DATA UNDER STUDY —
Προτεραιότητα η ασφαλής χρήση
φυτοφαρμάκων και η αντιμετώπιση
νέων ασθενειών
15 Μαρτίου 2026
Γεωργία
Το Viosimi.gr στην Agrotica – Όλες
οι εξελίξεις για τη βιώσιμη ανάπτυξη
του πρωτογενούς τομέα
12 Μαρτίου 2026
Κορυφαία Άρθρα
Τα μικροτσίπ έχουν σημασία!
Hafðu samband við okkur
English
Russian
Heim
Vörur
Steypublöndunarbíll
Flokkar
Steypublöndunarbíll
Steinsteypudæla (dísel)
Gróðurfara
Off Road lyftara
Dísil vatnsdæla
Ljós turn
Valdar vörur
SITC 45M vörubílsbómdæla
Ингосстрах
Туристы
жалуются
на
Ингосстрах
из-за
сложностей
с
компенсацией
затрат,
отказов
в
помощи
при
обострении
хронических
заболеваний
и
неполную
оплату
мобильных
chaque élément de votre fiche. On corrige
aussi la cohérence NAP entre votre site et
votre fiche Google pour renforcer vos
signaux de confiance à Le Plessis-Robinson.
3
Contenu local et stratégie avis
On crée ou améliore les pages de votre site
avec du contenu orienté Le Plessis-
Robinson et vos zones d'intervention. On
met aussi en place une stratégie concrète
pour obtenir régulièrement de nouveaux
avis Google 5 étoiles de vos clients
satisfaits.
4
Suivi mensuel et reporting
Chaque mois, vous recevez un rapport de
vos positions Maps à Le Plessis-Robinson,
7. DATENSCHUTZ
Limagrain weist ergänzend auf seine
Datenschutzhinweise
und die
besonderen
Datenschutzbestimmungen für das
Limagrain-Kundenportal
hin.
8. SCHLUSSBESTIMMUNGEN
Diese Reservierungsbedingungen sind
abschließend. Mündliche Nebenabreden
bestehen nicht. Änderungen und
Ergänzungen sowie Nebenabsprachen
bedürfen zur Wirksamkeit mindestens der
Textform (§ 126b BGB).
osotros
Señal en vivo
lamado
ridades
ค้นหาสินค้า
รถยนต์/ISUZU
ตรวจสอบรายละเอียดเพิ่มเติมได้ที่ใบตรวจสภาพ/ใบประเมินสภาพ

WORK INSTRUCTIONS — Convert the text read from all the items above into a JSON list of strings, with one string per line and blank lines omitted.

YOUR SOLUTION —
[
  "Προτεραιότητα η ασφαλής χρήση",
  "φυτοφαρμάκων και η αντιμετώπιση",
  "νέων ασθενειών",
  "15 Μαρτίου 2026",
  "Γεωργία",
  "Το Viosimi.gr στην Agrotica – Όλες",
  "οι εξελίξεις για τη βιώσιμη ανάπτυξη",
  "του πρωτογενούς τομέα",
  "12 Μαρτίου 2026",
  "Κορυφαία Άρθρα",
  "Τα μικροτσίπ έχουν σημασία!",
  "Hafðu samband við okkur",
  "English",
  "Russian",
  "Heim",
  "Vörur",
  "Steypublöndunarbíll",
  "Flokkar",
  "Steypublöndunarbíll",
  "Steinsteypudæla (dísel)",
  "Gróðurfara",
  "Off Road lyftara",
  "Dísil vatnsdæla",
  "Ljós turn",
  "Valdar vörur",
  "SITC 45M vörubílsbómdæla",
  "Ингосстрах",
  "Туристы",
  "жалуются",
  "на",
  "Ингосстрах",
  "из-за",
  "сложностей",
  "с",
  "компенсацией",
  "затрат,",
  "отказов",
  "в",
  "помощи",
  "при",
  "обострении",
  "хронических",
  "заболеваний",
  "и",
  "неполную",
  "оплату",
  "мобильных",
  "chaque élément de votre fiche. On corrige",
  "aussi la cohérence NAP entre votre site et",
  "votre fiche Google pour renforcer vos",
  "signaux de confiance à Le Plessis-Robinson.",
  "3",
  "Contenu local et stratégie avis",
  "On crée ou améliore les pages de votre site",
  "avec du contenu orienté Le Plessis-",
  "Robinson et vos zones d'intervention. On",
  "met aussi en place une stratégie concrète",
  "pour obtenir régulièrement de nouveaux",
  "avis Google 5 étoiles de vos clients",
  "satisfaits.",
  "4",
  "Suivi mensuel et reporting",
  "Chaque mois, vous recevez un rapport de",
  "vos positions Maps à Le Plessis-Robinson,",
  "7. DATENSCHUTZ",
  "Limagrain weist ergänzend auf seine",
  "Datenschutzhinweise",
  "und die",
  "besonderen",
  "Datenschutzbestimmungen für das",
  "Limagrain-Kundenportal",
  "hin.",
  "8. SCHLUSSBESTIMMUNGEN",
  "Diese Reservierungsbedingungen sind",
  "abschließend. Mündliche Nebenabreden",
  "bestehen nicht. Änderungen und",
  "Ergänzungen sowie Nebenabsprachen",
  "bedürfen zur Wirksamkeit mindestens der",
  "Textform (§ 126b BGB).",
  "osotros",
  "Señal en vivo",
  "lamado",
  "ridades",
  "ค้นหาสินค้า",
  "รถยนต์/ISUZU",
  "ตรวจสอบรายละเอียดเพิ่มเติมได้ที่ใบตรวจสภาพ/ใบประเมินสภาพ"
]